February 10, 2020 - 4:59pm

Radio is so obviously the best bit of BBC output, and could easily shoulder the Reithian mission at a fraction of the cost.

BBC TV is rubbish, says my Moral Maze colleague Tim Stanley in the Telegraph today. In contrast listening figures out last week showed that BBC radio output continues to thrive, with Radio 4 and 5 live growing audiences. 

So why not dump BBC TV and the website, I muse to myself? Radio is so obviously the best bit of BBC output, and could easily shoulder the Reithian mission at a fraction of the cost.

“Oh no”, said my wife over breakfast, “you have to keep Attenborough”. Yes of course, I said: “And Peaky Blinders”. Oh agreed, I said. And, on behalf of the children, she put in an unanswerable case for CBeebies — the BBC delivering what has to be easily the best children’s television in the world. Hey Duggee is a work of genius. Yes, yes, I keep on retreating. OK, apart from Attenborough, and Peaky Blinders, and Hey Duggee … I am beginning to feel like John Cleese here … let’s cut the lot of it apart from the radio.

“And, of course, you have to keep the news”, she insists. “We couldn’t do without BBC news”. I feel on stronger ground here. Sky does a good job, I suggest, and isn’t it all terribly woke now on the BBC? “But you never watch Sky” she replies. And it’s true. I can feel myself losing every point. BBC News reaches nearly 400 million people a week, worldwide. By the end of the porridge, I have lost the argument. And glad to have lost.

After all, the BBC and the Church of England have a great deal in common. They are both nationalised industries; indeed, I would say, both national treasures. Both with a moral mission. Both custodians of culture. Both, apparently, in need of reform. Both obsessed with attracting young people.

My own view is that when the Church starts chasing a younger audience simply as an end in itself it ends up losing sight of its core mission — and that the same is probably true for the BBC. No, concentrate unashamedly on the edification proposed by your founding fathers. Don’t be embarrassed by a commitment to higher culture. And stick to what you do best.

In the foyer of Old Broadcasting House building there is a Latin inscription.

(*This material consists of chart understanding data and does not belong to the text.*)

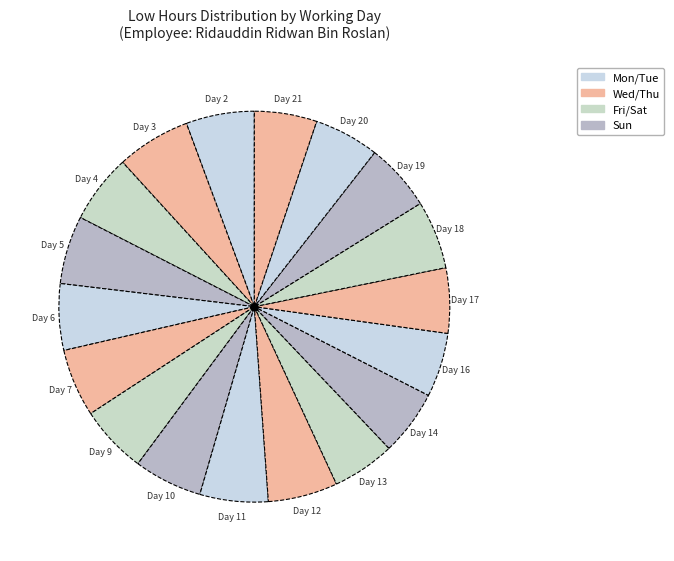

True or false: Day 2 accounts for 1% of the total.

False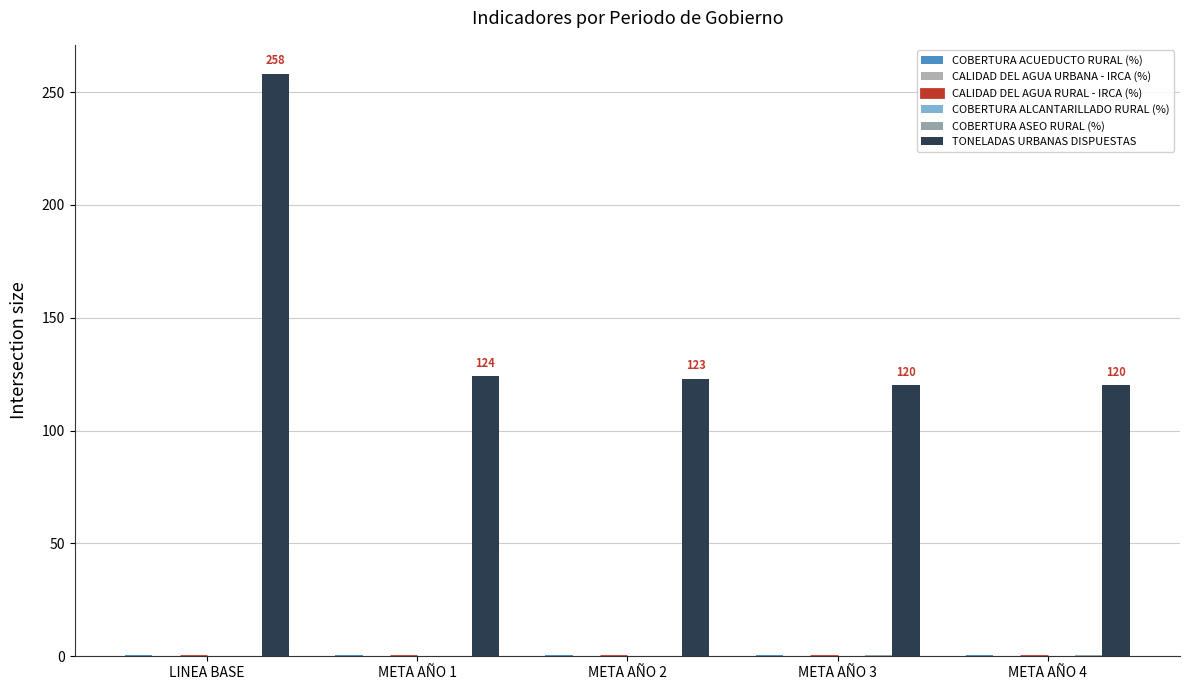

What is the maximum value for COBERTURA ACUEDUCTO RURAL (%)?

0.7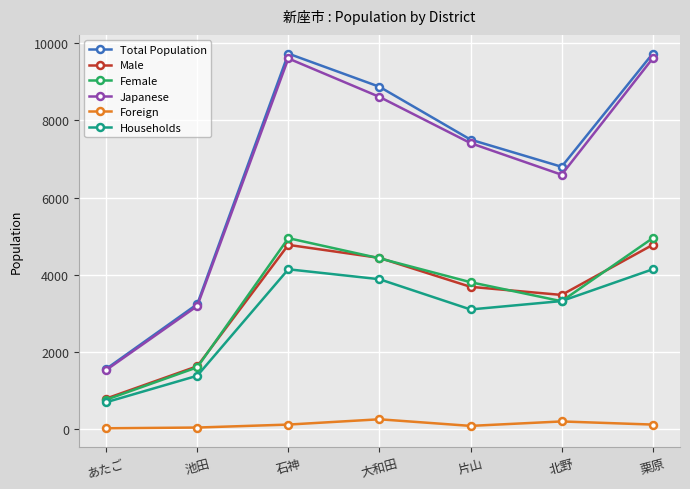

What position from the left is 池田?

2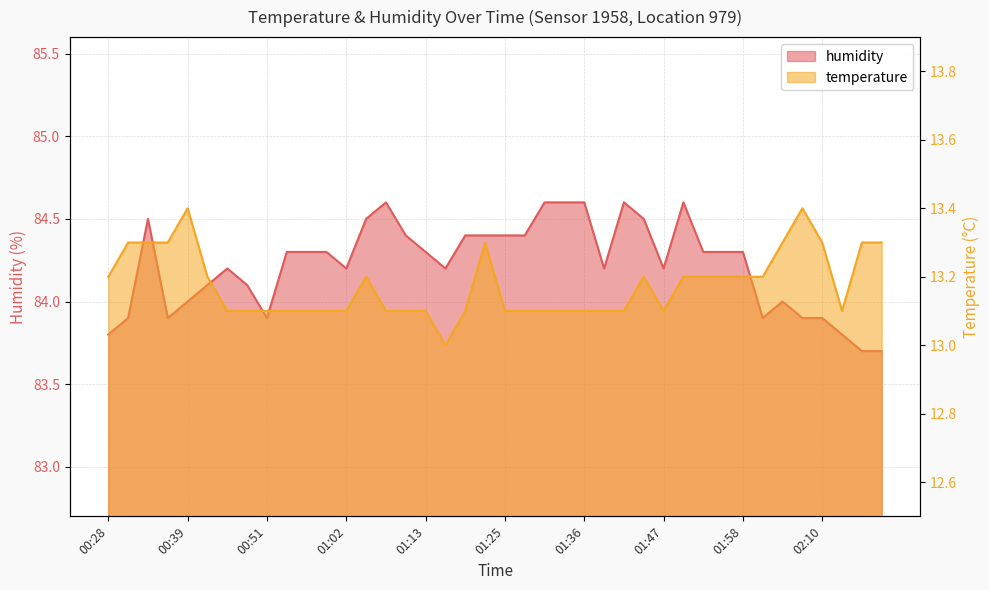

What is the minimum value for humidity?

83.7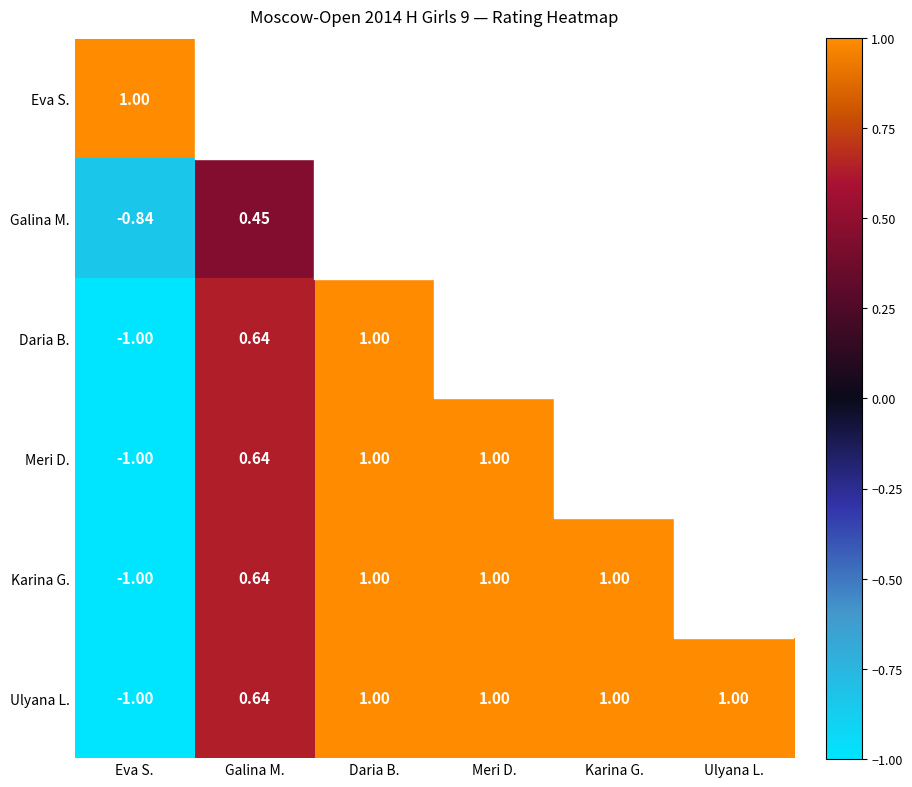

Which label corresponds to the largest value in the chart?

Eva S.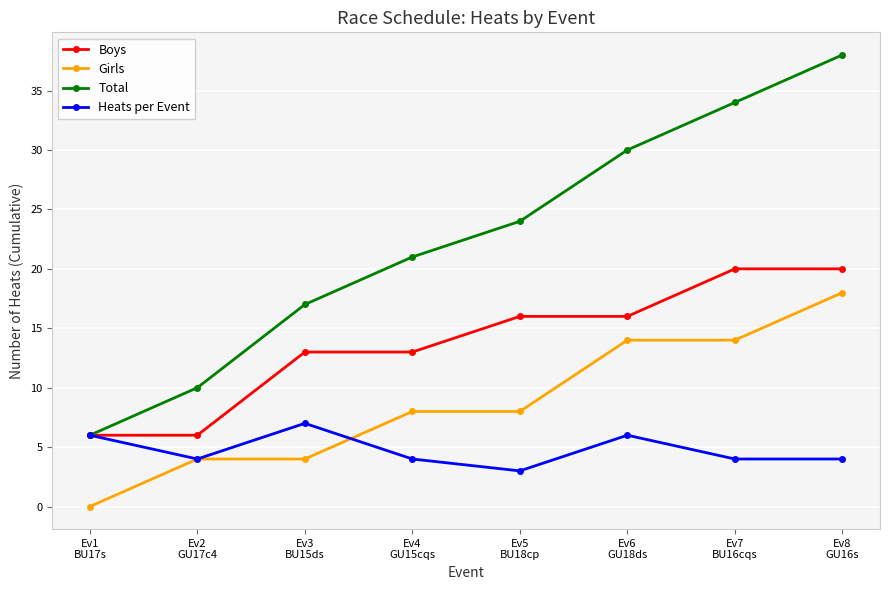

The Girls series shows 6 at Ev1
BU17s. True or false?

False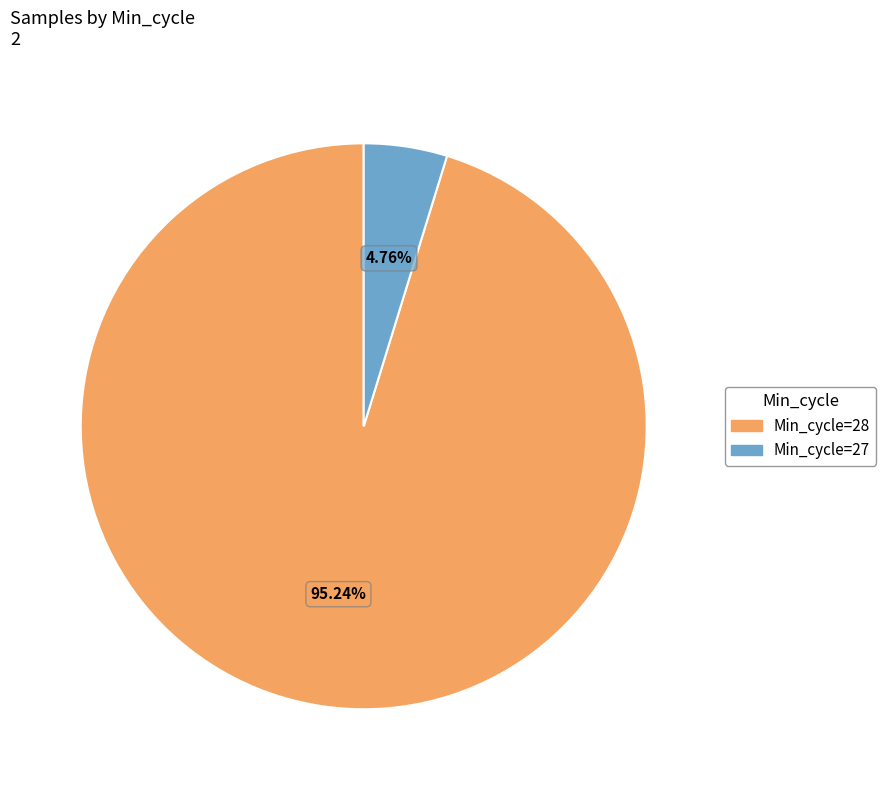

Is there any slice that represents more than half of the pie?

Yes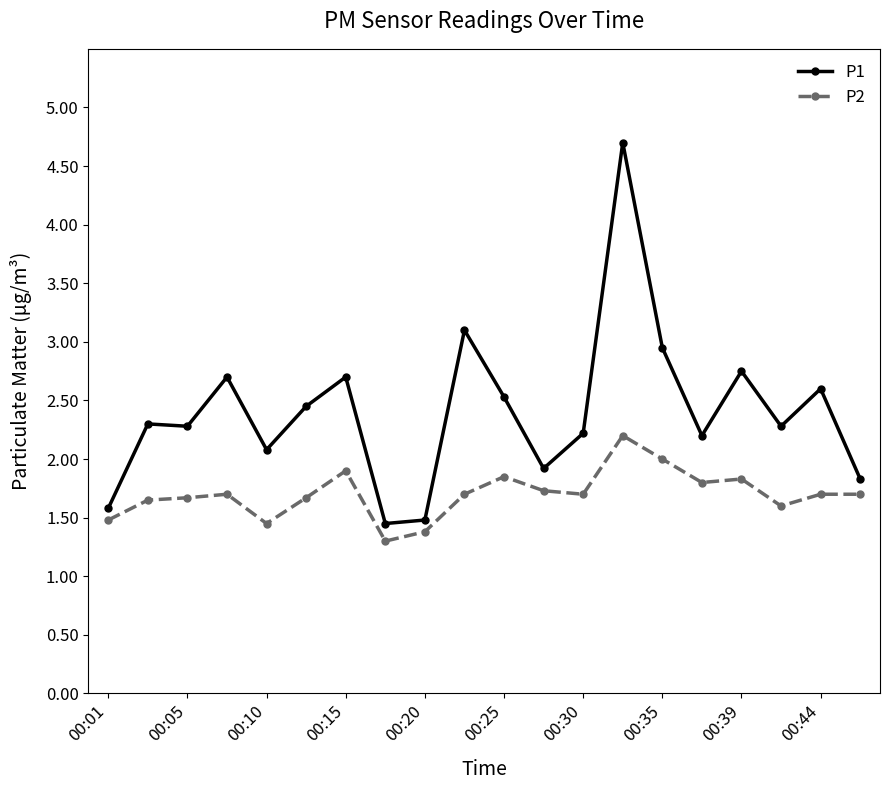

Which series has the widest spread of values?

P1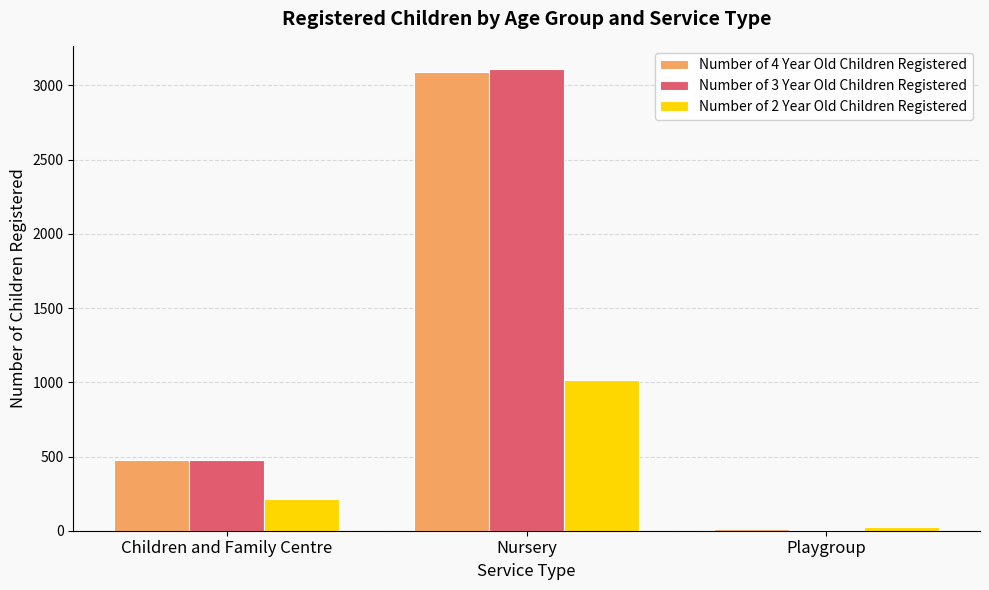

The value of Number of 2 Year Old Children Registered at Nursery is 1013.8. True or false?

True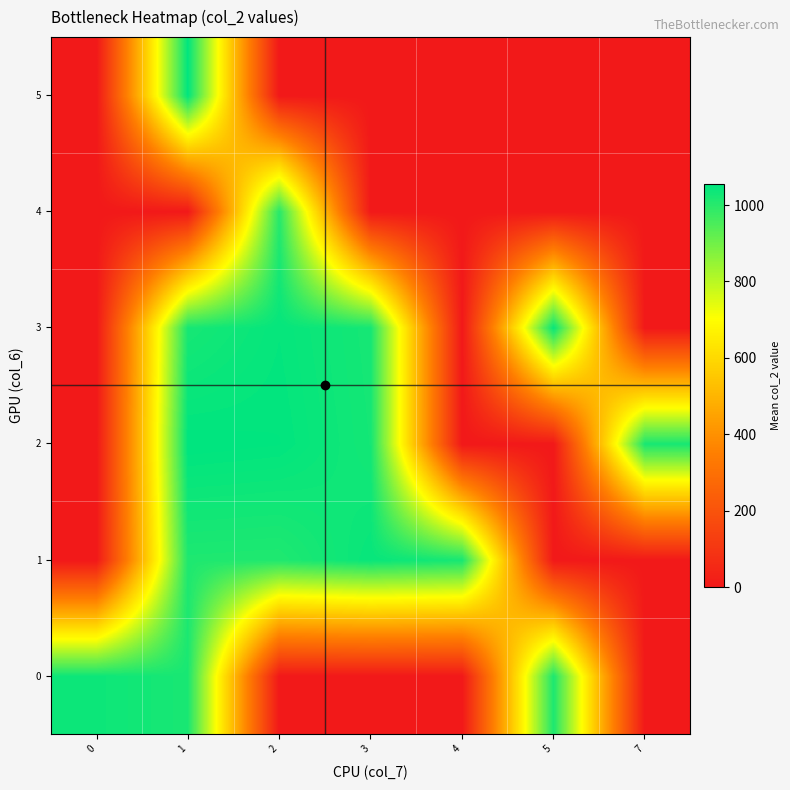

Reading right to left, list all the values displayed in this chart.

0: 7=0.0	5=1015.0	4=0.0	3=0.0	2=0.0	1=1020.5	0=1037.3
1: 7=0.0	5=0.0	4=1024.0	3=1044.0	2=1011.0	1=1013.0	0=0.0
2: 7=1020.0	5=0.0	4=0.0	3=1027.0	2=1052.5	1=1056.2	0=0.0
3: 7=0.0	5=1047.0	4=0.0	3=1024.0	2=1047.5	1=1023.0	0=0.0
4: 7=0.0	5=0.0	4=0.0	3=0.0	2=1001.0	1=0.0	0=0.0
5: 7=0.0	5=0.0	4=0.0	3=0.0	2=0.0	1=1053.0	0=0.0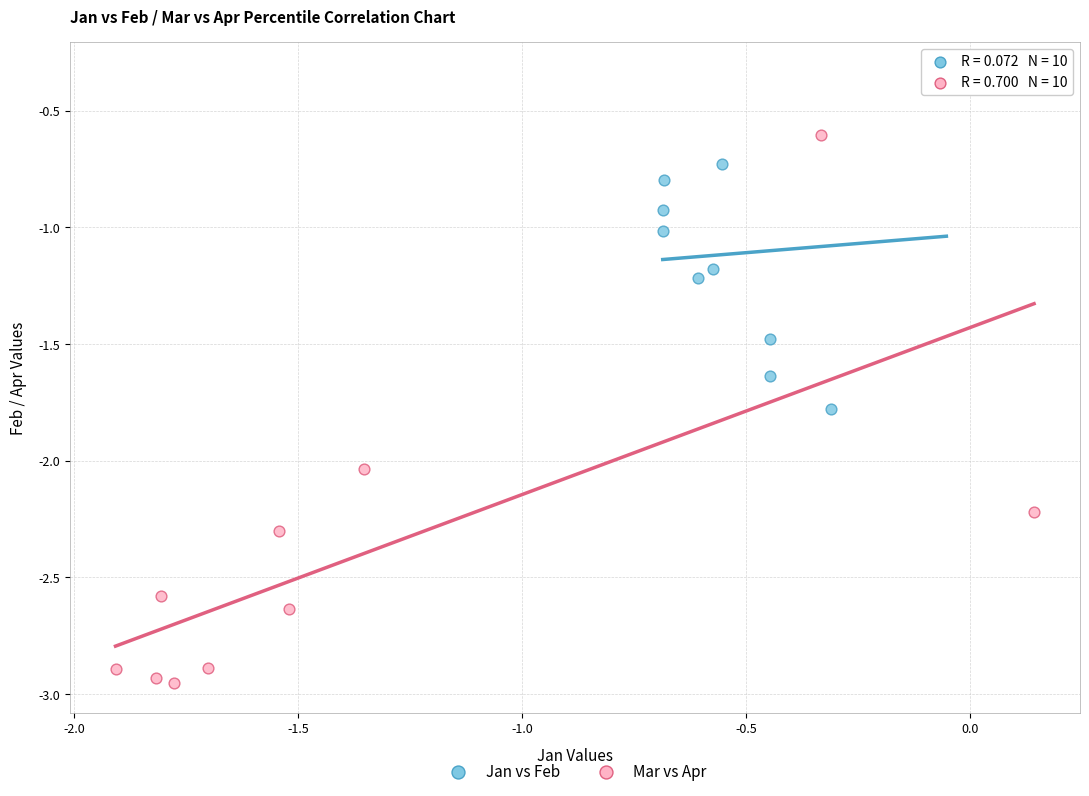

Which series has the largest Y range (max minus min)?

Mar vs Apr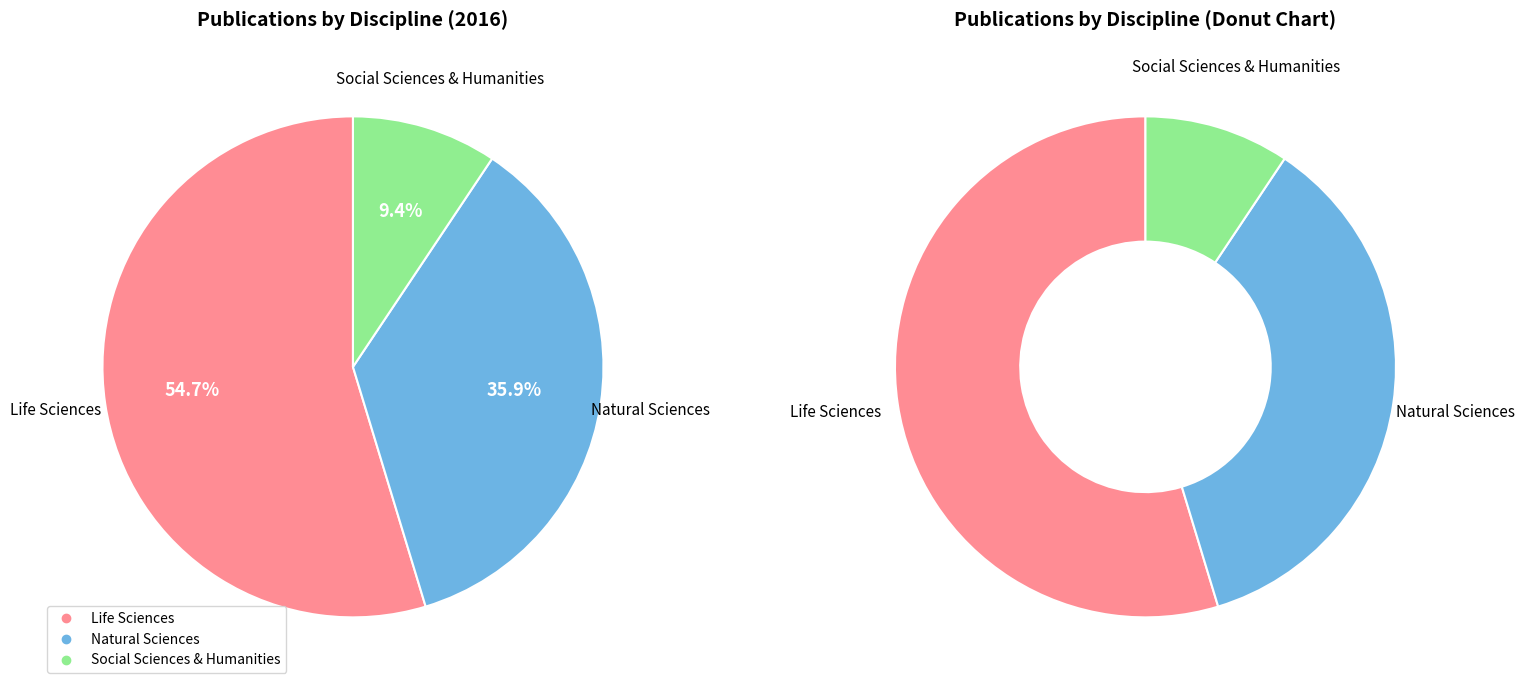

What portion of the pie excludes Life Sciences?

45.3%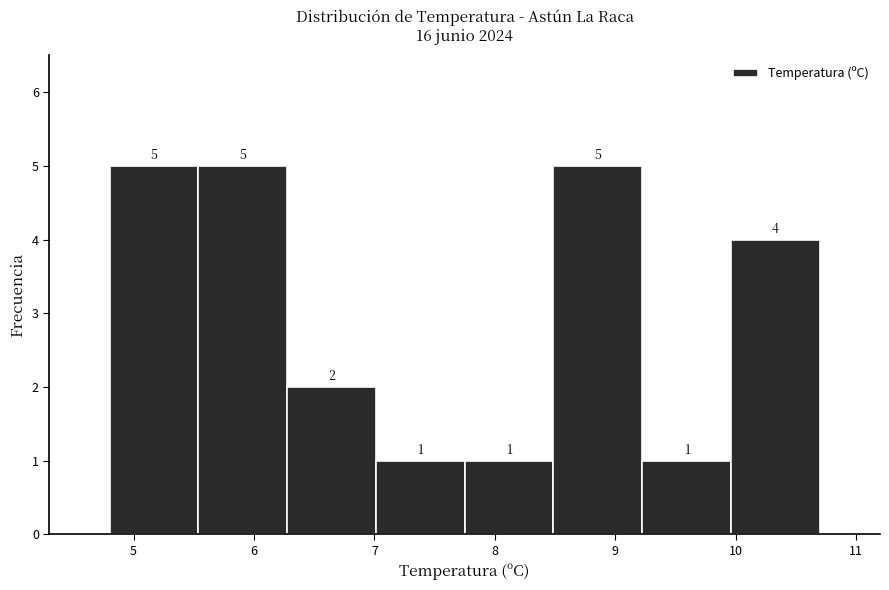

What is the height of the bar covering 5.5 to 6.3 on the x-axis? The bar edges are not printed on the chart, so give them approximately, as read against the axis.

5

In English it reads:

“This Temple of the Arts and Muses is dedicated to Almighty God by the first governors of Broadcasting House in the year 1931, Sir John Reith being director-general. It is their prayer that good seed sown may bring forth a good harvest, that all things hostile to peace or purity may be banished from this house, and that the people, inclining their ear to whatsoever things are beautiful and honest and of good report, may tread the path of wisdom and uprightness.”

The reference here is to St Paul’s letter to the Philippians:

“Finally, brethren, whatsoever things are true, whatsoever things are honest, whatsoever things are just, whatsoever things are pure, whatsoever things are lovely, whatsoever things are of good report; if there be any virtue, and if there be any praise, think on these things.”

Not bad advice for the next director-general.


Giles Fraser is a journalist, broadcaster and Vicar of St Anne’s, Kew.